Bento box review: Atsuben Kun heats up your lunch
As I have said often on these pages, bentos are usually filled with food that is supposed to taste good at room temperature. But there's no denying that sometimes we want our lunch to be hot, or at least warm. There are various ways to make sure this happens of course, from using a microwave (if you have access to one) or carrying your lunch in a thermal lunch jar and/or an insulated bag. The Atsuben Kun bento box takes the warm bento lunch a step further: it actually heats up your bento within the box itself.
From the outside, the Atsuben Kun looks like a regular bento box. It's very sleek, and the white plastic feels very nice.
The logo is very cute - the "u" of At(s)uben is a litle steamy pot. (The "atsu" or "atu" part of the name means hot,"ben" is short for bento, and "kun" is just an informal, affectionate suffix for a name, usually used when addressing a young man or boy.)
The Atsuben Kun reveals its secret when you look at the base. It has power input...
...for the bottom section, which contains a ceramic heater, similar to the ones you see in space heaters. (The warning label in Japanese says to not touch it when it's plugged in or while it's still hot.)
Here's what's in the the Atsuben Kun package.

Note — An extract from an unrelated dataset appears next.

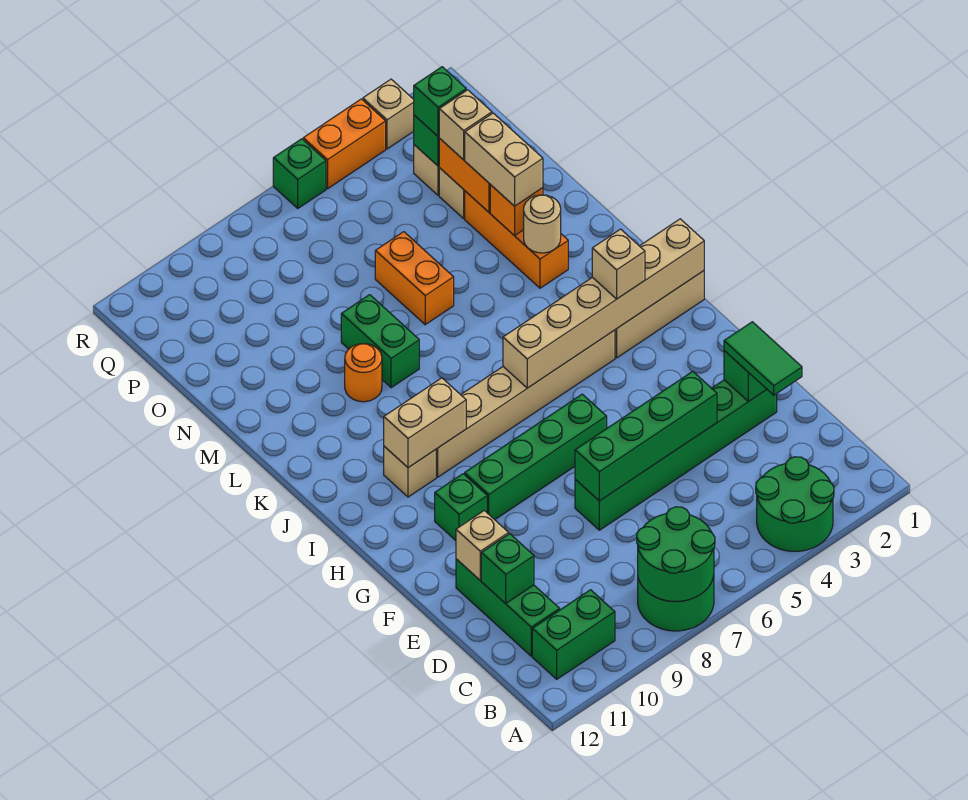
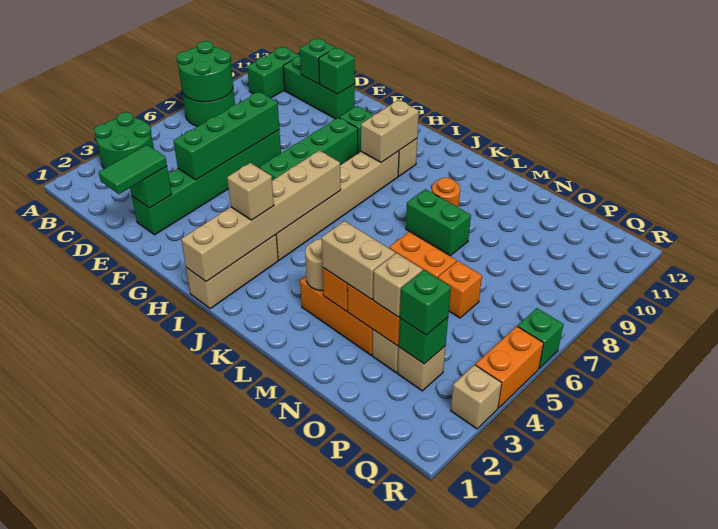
green 1x2 tile [724,322,802,395] -> green 1x2 tile turned to [99,145,167,194]
tan 1x1 brick [456,511,509,580] -> green 1x1 brick [319,48,355,94]
none -> orange 1x1 brick [438,261,482,318]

It looks like a three-tier box from the outside but it's actually two-tier box with the bottom tier being the heater. The top compartment has a leak-resistant flexible plastic lid. There's also a power supply for Japanese electric outlets.
The power supply has 100/110V-220/240V / 50-60Hz input and 3Amp / 8V output, so you should be able to use it just about anywhere in the world. You can use Japanese plugs as-in most U.S. outlets, though if you are not sure you can get an adapter plug. In Europe and many other places you will need an adapter plug, which is not included (the one shown in the pic is for France) - they are cheap and easy to get at any electronics store. You can also order the Atsuben Kun with a cigarette lighter car power plug instead.

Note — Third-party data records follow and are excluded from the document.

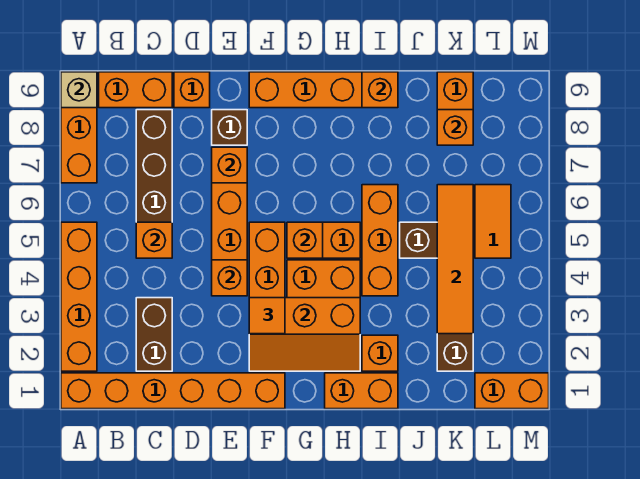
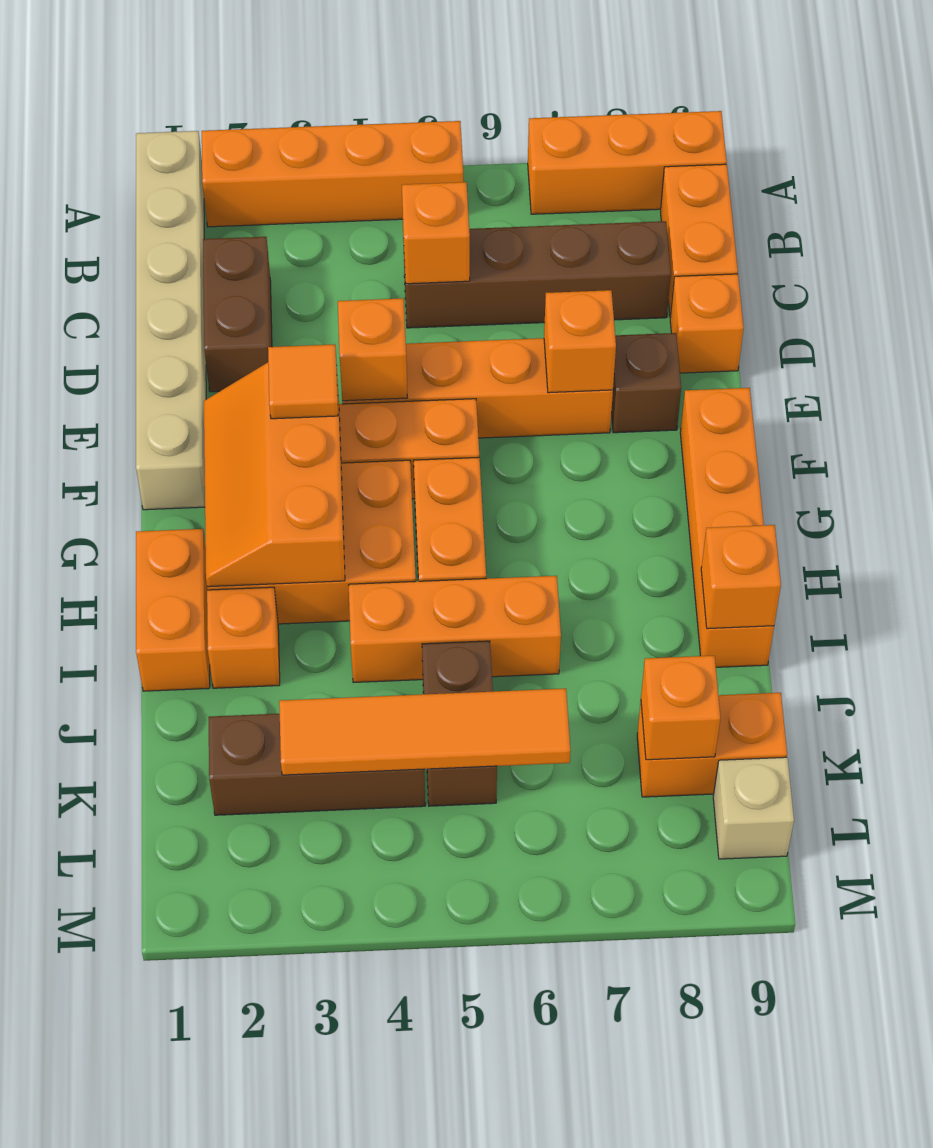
orange 1x6 brick [61,373,285,409] -> tan 1x6 brick [136,131,206,510]
tan 1x1 brick [61,72,97,108] -> tan 1x1 brick moved to [713,757,794,859]
brown 1x2 brick [136,298,172,371] -> brown 1x2 brick turned to [203,237,272,392]
orange 1x1 brick [287,222,323,258] -> none
orange 1x2 brick [475,373,549,409] -> none
orange 1x2 tile [475,185,511,258] -> none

I tested how well this thing worked with a real bento! I filled it up with fairly standard (for me) bento foods: rice in the bottom section with a little furikake on top, and the other foods in the top compartment (Miso marinated pork, Easy sugarfree carrot kinpira, some steamed broccoli to fill the gaps, and tamagoyaki). I put the rice in the bottom compartment because I wanted it to get the warmest. Then, I put the 2 sections filled with food in the refrigerator for about 8 hours. This was to simulate a typical scenario where I can see this bento box being used - you make the bento and fill it up the night before, pack it with an ice pack in the morning (in an insulated bag to really keep things cool) and heat it up before lunch.
I re-assembled the Atsuben Kun and plugged him in, and set my timer for 70 minutes as per the Japanese instructions.

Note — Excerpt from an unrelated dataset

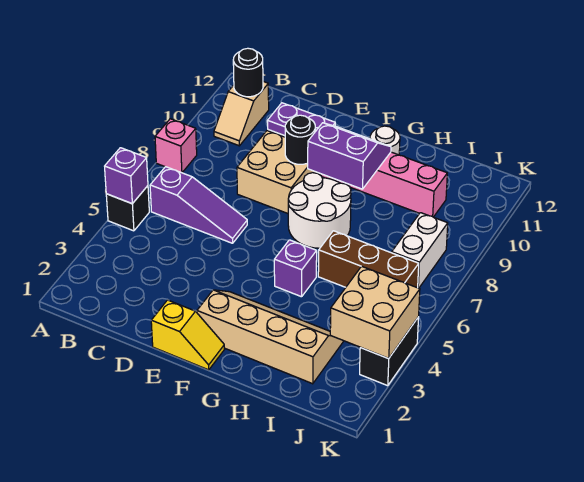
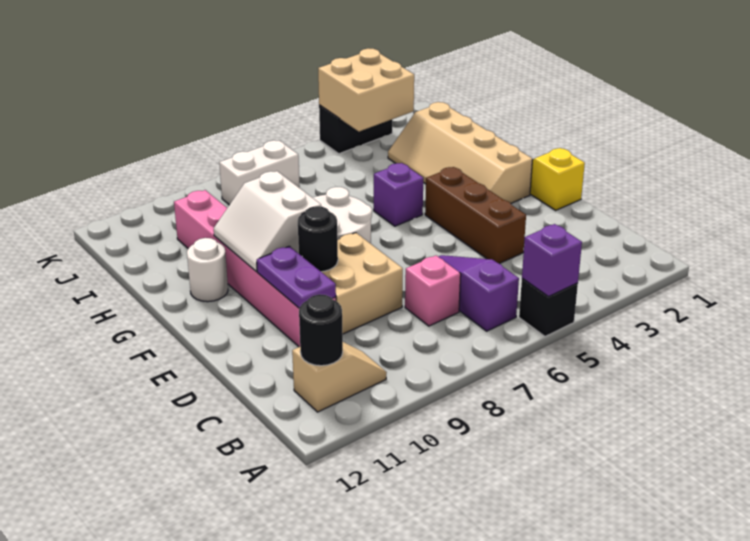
pink 1x1 brick [155,119,197,173] -> pink 1x1 brick moved to [405,256,461,326]
purple 2x2 slope [308,123,391,189] -> white 2x2 slope [214,171,321,271]
brown 1x3 brick [318,231,419,288] -> brown 1x3 brick moved to [425,167,526,264]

So did it heat up from refrigerator-cold to hot in 70 minutes? Not quite. It was warm enough to be pleasant, but not hot. Probably if you heated it up from room temperature 70 minutes would be enough. Anyway, no big deal - I gave it another 20 minutes.
After the additional 20 minutes, the rice in the bottom compartment was actually hot! It almost tasted like freshly cooked rice. The top compartment doesn't really get hot since it is not in direct contact with the heating element, just warmed up a bit from the little steam rising from the food in the bottom compartment. But that's enough really to have a warm-bento experience. I really enjoyed it!
Best uses, and pros and cons
I think this bento box is great for people who don't have access to a microwave at lunchtime, but still want a warm lunch experience. With the cigarette lighter power plug, you could even heat up your bento on the go! (Personally I think I'd order the box with the cigarette lighter plug and get the house-current one separately, if I needed to use this in my car.) It doesn't draw much power (the instructions say it consumes about .6 yen per use - and electricity in Japan is expensive), and is quite unobstrusive.
- Enables you to have a warm lunch without access to a microwave
- The food in the bottom compartment gets really hot
- Compact and relatively lightweight, despite the heating element
- Uses very little energy
- The food container parts are dishwasher safe (Handwashing recommended for the outer lid; the heating plate element should only be wiped clean)
- Sleek, cool design; feels very well made and durable
- Ups your geek factor!
- Pricey (5700 yen, or about about US $70 / €53 - use the handy currency converter on the order page for the current price. Gotta love those exchange rate fluctuations!)
- A bit heavier/bulkier than a regular bento box of that size because of the heating element, though still very portable
- On the small side (580ml total capacity; good if you're doing portion control though)
- Only the bottom compartment gets really hot; the top compartment gets lukewarm
- Takes a bit of preplanning so your bento is as hot as you need it to be by lunchtime (about 70 minutes from room temperature; add 10-20 minutes if your bento is refrigerator cold)
- Remember to always put the food you want to be really hot in the bottom compartment. In the Japanese video posted on the product page, they show it being used by putting curry stew in the bottom compartment and rice on the top.
- The top compartment does heat up a little bit, so any food you want to keep cool like a side salad or fruit should be packed in a separate container.
- Use a timer as I did. There's no automatic shutoff.
- Eating utensils are not included, so add your own.
- To carry the Atsuben Kun, I'd recommend using a furoshiki cloth (here's how to make your own; you can also use any square cloth, like a bandanna) or an elastic bento belt to, hold all those layers plus the lid together. The Atsuben Kun doesn't come with its own belt, so use one you already have from another box, make your own from wide elastic, or order one here.
To sum up: I think this is a very cool box that is sure to draw comments at the office. If you yearn after a hot bento at lunchtime, especially if you like making your bento the night before and sticking it in the fridge, this may be just the box for you.
(Disclosure: This product was supplied to JustBento by the vendor for review. I was not compensated in any way for the review, and the opinions expressed are my own.)